• _Data supplied_:
• • •
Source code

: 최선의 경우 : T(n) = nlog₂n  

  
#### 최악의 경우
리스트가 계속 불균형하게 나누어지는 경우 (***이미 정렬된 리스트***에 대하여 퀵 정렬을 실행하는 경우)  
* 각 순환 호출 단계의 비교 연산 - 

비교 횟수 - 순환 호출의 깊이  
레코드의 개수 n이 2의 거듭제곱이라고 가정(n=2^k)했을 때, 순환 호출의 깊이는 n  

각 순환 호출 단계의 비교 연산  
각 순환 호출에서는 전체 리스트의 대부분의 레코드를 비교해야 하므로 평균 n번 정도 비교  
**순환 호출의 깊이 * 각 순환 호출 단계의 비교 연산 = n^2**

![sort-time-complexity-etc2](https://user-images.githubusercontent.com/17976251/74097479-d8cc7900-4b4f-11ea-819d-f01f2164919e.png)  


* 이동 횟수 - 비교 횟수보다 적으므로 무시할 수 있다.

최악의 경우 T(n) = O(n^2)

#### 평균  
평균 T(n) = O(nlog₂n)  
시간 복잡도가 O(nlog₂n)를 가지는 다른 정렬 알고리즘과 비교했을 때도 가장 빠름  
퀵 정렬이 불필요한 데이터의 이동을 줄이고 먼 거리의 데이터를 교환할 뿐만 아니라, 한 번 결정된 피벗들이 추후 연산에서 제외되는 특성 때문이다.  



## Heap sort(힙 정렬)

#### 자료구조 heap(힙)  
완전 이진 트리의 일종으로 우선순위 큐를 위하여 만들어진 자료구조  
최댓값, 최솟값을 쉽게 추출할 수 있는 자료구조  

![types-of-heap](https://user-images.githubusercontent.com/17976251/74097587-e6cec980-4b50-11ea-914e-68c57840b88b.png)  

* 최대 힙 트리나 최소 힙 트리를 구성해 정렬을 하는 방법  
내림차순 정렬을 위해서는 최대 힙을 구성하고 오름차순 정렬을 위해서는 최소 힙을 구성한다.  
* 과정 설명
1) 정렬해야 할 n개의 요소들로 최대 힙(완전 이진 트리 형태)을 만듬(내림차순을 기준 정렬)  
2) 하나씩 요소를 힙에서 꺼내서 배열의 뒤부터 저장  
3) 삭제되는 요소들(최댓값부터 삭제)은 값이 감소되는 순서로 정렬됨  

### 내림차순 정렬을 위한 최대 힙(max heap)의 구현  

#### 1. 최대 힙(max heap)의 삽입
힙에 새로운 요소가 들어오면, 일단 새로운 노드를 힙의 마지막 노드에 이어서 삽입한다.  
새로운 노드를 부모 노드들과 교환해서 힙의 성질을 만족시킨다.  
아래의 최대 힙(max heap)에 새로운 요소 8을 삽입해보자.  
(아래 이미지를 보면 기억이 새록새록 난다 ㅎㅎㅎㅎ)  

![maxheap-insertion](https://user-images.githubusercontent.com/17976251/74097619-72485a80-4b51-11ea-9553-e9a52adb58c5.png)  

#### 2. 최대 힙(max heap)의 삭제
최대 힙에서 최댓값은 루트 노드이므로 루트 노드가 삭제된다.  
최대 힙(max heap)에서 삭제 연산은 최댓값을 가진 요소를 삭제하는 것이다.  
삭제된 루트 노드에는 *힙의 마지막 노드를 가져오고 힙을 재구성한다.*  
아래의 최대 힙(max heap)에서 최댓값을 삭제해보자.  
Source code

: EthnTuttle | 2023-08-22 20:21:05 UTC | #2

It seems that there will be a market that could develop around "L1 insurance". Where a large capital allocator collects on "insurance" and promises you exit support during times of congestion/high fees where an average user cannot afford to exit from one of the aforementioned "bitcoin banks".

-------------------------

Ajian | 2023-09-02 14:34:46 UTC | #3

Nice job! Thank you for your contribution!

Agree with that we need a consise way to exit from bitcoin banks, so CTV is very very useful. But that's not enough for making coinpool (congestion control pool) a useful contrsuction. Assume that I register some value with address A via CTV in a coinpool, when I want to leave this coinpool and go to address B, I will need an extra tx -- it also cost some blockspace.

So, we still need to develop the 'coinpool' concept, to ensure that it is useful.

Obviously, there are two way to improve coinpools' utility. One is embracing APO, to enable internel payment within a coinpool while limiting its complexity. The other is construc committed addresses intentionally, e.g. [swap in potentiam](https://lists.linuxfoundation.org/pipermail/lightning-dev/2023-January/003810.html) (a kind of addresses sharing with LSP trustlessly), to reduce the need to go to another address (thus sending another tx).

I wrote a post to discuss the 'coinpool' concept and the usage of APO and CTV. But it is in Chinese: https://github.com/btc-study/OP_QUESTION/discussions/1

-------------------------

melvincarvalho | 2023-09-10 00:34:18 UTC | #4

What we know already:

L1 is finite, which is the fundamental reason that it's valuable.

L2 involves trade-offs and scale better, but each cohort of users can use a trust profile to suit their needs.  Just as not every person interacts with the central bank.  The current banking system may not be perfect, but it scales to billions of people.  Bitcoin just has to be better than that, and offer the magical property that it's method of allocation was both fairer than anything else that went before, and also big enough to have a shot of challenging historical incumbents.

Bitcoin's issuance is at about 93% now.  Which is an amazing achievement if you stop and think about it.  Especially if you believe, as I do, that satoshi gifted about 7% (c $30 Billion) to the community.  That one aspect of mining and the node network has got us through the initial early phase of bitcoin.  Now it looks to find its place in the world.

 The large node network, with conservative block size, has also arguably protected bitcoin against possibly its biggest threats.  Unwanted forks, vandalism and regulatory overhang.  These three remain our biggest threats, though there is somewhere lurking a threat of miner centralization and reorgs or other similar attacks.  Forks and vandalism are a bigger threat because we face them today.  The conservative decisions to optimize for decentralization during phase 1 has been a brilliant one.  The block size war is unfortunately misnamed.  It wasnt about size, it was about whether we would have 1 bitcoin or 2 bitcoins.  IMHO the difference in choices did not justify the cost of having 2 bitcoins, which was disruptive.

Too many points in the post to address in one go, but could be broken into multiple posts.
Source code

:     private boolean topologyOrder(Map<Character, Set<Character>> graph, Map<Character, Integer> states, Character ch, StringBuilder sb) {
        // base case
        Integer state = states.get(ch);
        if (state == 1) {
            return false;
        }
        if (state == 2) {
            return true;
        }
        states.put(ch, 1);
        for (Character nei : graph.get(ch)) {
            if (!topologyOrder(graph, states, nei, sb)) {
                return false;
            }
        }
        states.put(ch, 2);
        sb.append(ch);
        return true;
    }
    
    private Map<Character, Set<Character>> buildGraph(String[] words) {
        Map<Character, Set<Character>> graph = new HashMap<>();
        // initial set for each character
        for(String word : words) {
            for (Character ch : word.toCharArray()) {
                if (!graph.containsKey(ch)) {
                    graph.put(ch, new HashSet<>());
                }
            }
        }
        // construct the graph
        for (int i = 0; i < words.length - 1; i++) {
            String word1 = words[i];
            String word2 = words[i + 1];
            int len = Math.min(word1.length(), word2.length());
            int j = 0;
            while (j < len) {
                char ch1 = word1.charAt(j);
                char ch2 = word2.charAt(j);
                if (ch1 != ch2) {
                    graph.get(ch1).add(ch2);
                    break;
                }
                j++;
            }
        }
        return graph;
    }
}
• • •
• _What to do_:
Please copy only these lines, exactly: the first line of the records through the line containing "최댓값, 최솟값을 쉽게 추출할 수 있는 자료구조", ends included.

• _Exercise result_:
Source code

: 최선의 경우 : T(n) = nlog₂n  

  
#### 최악의 경우
리스트가 계속 불균형하게 나누어지는 경우 (***이미 정렬된 리스트***에 대하여 퀵 정렬을 실행하는 경우)  
* 각 순환 호출 단계의 비교 연산 - 

비교 횟수 - 순환 호출의 깊이  
레코드의 개수 n이 2의 거듭제곱이라고 가정(n=2^k)했을 때, 순환 호출의 깊이는 n  

각 순환 호출 단계의 비교 연산  
각 순환 호출에서는 전체 리스트의 대부분의 레코드를 비교해야 하므로 평균 n번 정도 비교  
**순환 호출의 깊이 * 각 순환 호출 단계의 비교 연산 = n^2**

![sort-time-complexity-etc2](https://user-images.githubusercontent.com/17976251/74097479-d8cc7900-4b4f-11ea-819d-f01f2164919e.png)  


* 이동 횟수 - 비교 횟수보다 적으므로 무시할 수 있다.

최악의 경우 T(n) = O(n^2)

#### 평균  
평균 T(n) = O(nlog₂n)  
시간 복잡도가 O(nlog₂n)를 가지는 다른 정렬 알고리즘과 비교했을 때도 가장 빠름  
퀵 정렬이 불필요한 데이터의 이동을 줄이고 먼 거리의 데이터를 교환할 뿐만 아니라, 한 번 결정된 피벗들이 추후 연산에서 제외되는 특성 때문이다.  



## Heap sort(힙 정렬)

#### 자료구조 heap(힙)  
완전 이진 트리의 일종으로 우선순위 큐를 위하여 만들어진 자료구조  
최댓값, 최솟값을 쉽게 추출할 수 있는 자료구조  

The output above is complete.